Variable Rental Rate Cycles
"In global markets, law firm rents are influenced more by overall market conditions than by legal industry trends," explained Carroll. "Many markets are recovering economically, but still offer low rents because the market cycle has yet to drive rate increases." Incentives (or lack thereof) can vary from market-to-market as well.
For example, consider the following contrasts:
- In Hong Kong, tenants are incentivized with an average of 2-3 months' free rent; in Tokyo, the number is 9-12 months free.
- In Melbourne, where the Class A vacancy rate sits at a comparatively low 6 percent, average prime gross rents come in at A$517 per square meter. Yet in Sydney, with a higher 9.3 percent Class A vacancy rate, rents remain much higher than Melbourne's at A$925 per square meter, thanks in part to higher underlying property values.
"Rents are highly variable city-to-city, even within the same region or country," said Richard Proctor, Head of Central London Tenant Representation and Lead Director, EMEA Law Firm Practice, Jones Lang LaSalle. "Firms can find deals where rents are just beginning to rise, but remain close to the market bottom. It is critical for law firms to apply their forensic skills to their real estate portfolios to achieve an optimal outcome."

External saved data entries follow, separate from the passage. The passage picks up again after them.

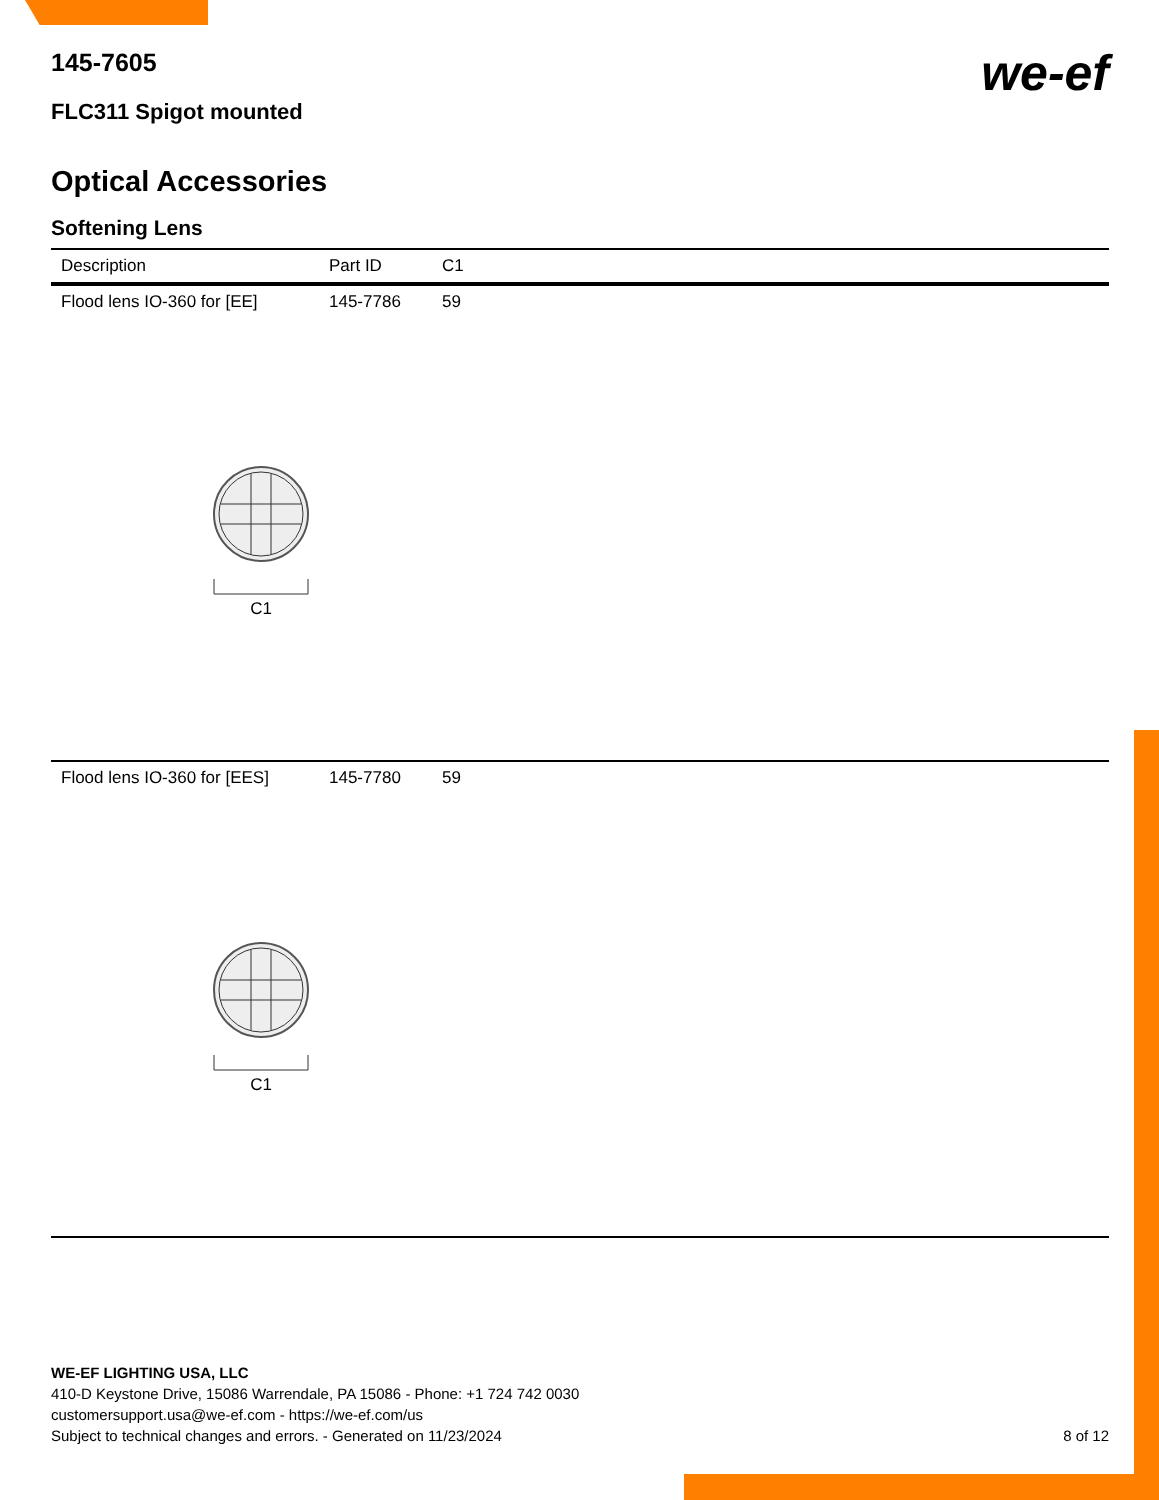145-7605
we-ef
FLC311 Spigot mounted
Optical Accessories
Softening Lens
| Description | Part ID | C1 |
| --- | --- | --- |
| Flood lens IO-360 for [EE] | 145-7786 | 59 |
| C1 | | |
| Flood lens IO-360 for [EES] | 145-7780 | 59 |
| C1 | | |
WE-EF LIGHTING USA, LLC
410-D Keystone Drive, 15086 Warrendale, PA 15086 - Phone: +1 724 742 0030
customersupport.usa@we-ef.com - https://we-ef.com/us
Subject to technical changes and errors. - Generated on 11/23/2024 8 of 12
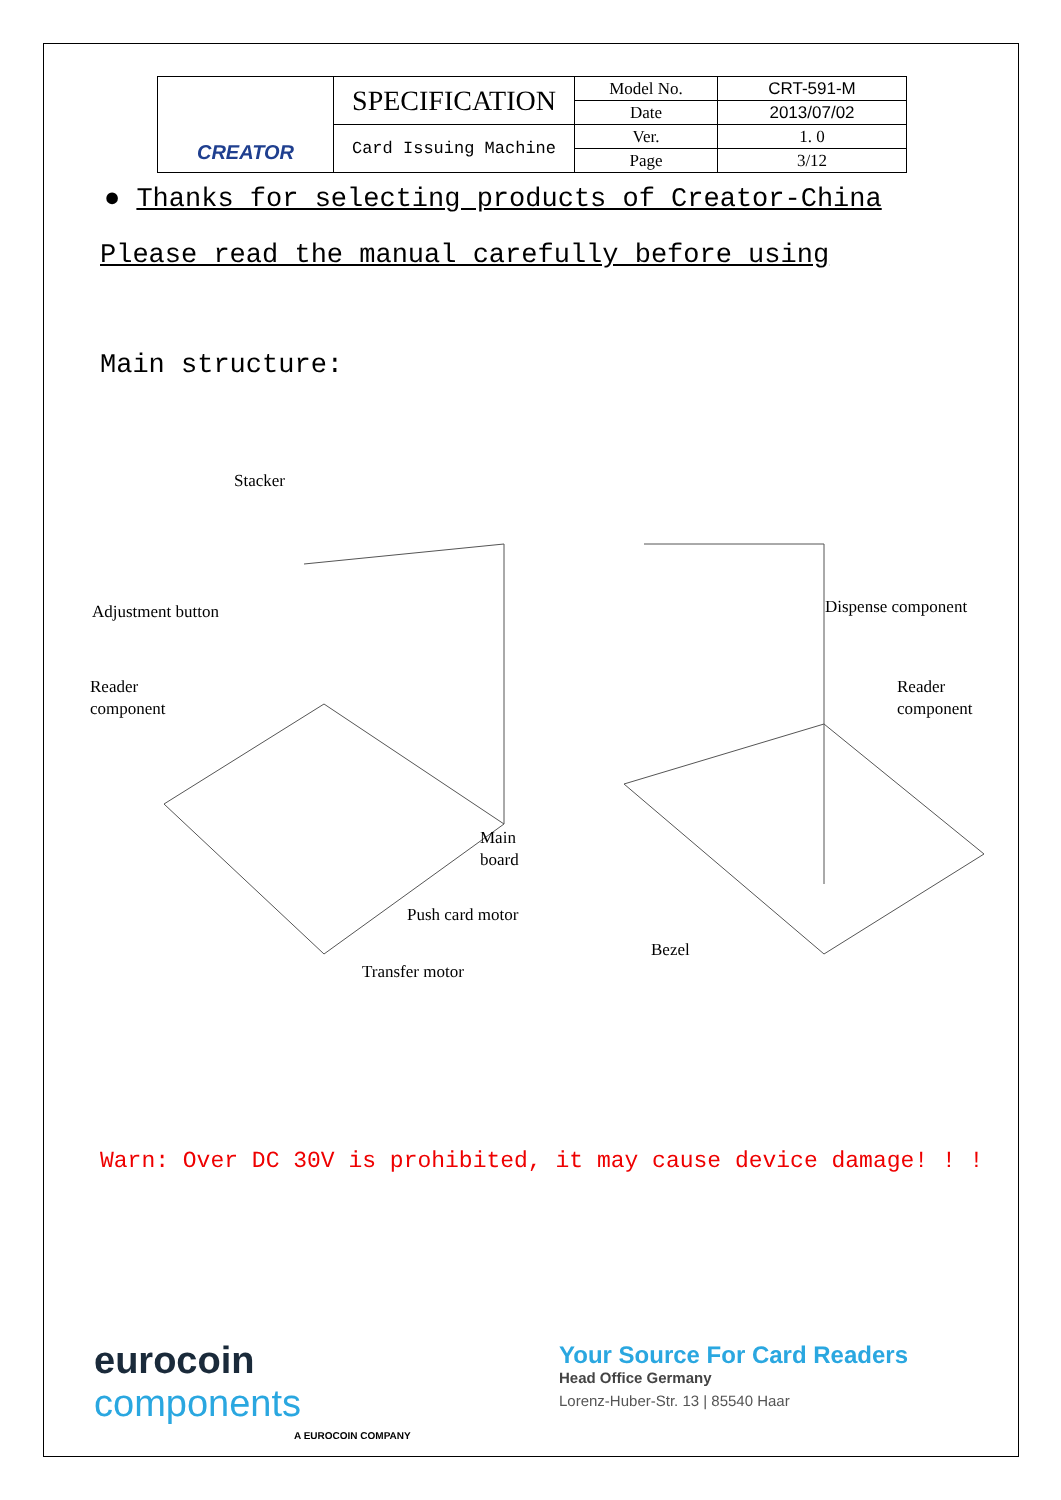| CREATOR | SPECIFICATION | Model No. | CRT-591-M |
| | | Date | 2013/07/02 |
| | Card Issuing Machine | Ver. | 1. 0 |
| | | Page | 3/12 |
● Thanks for selecting products of Creator-China
Please read the manual carefully before using
Main structure:
Stacker
Adjustment button
Reader
component
Main
board
Push card motor
Transfer motor
Dispense component
Reader
component
Bezel
Warn: Over DC 30V is prohibited, it may cause device damage! ! !
eurocoin
components
A EUROCOIN COMPANY
Your Source For Card Readers
Head Office Germany
Lorenz-Huber-Str. 13 | 85540 Haar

Tenant mix influences market trends
"'As go law firms, so goes the office market' is a sound guiding principal for North America," explains Elizabeth Cooper, Jones Lang LaSalle International Director and co-chair of the firm's law firm practice. "In contrast, anchor tenants in Europe, Asia and North Africa are more likely to be corporations, so law firm trends are not market-movers in quite the same way." In the U.S., law firms lease, on average, more than 15 percent of Class A office space in urbanized markets. In contrast, only two cities outside North America show law firms leasing more than 10 percent of Class A office space in the central business district."
The study, an annual barometer of law firm real estate trends around the world, characterizes a performance gap between advanced and emerging economies-and a renewed interest from large law firms in bridging that gap.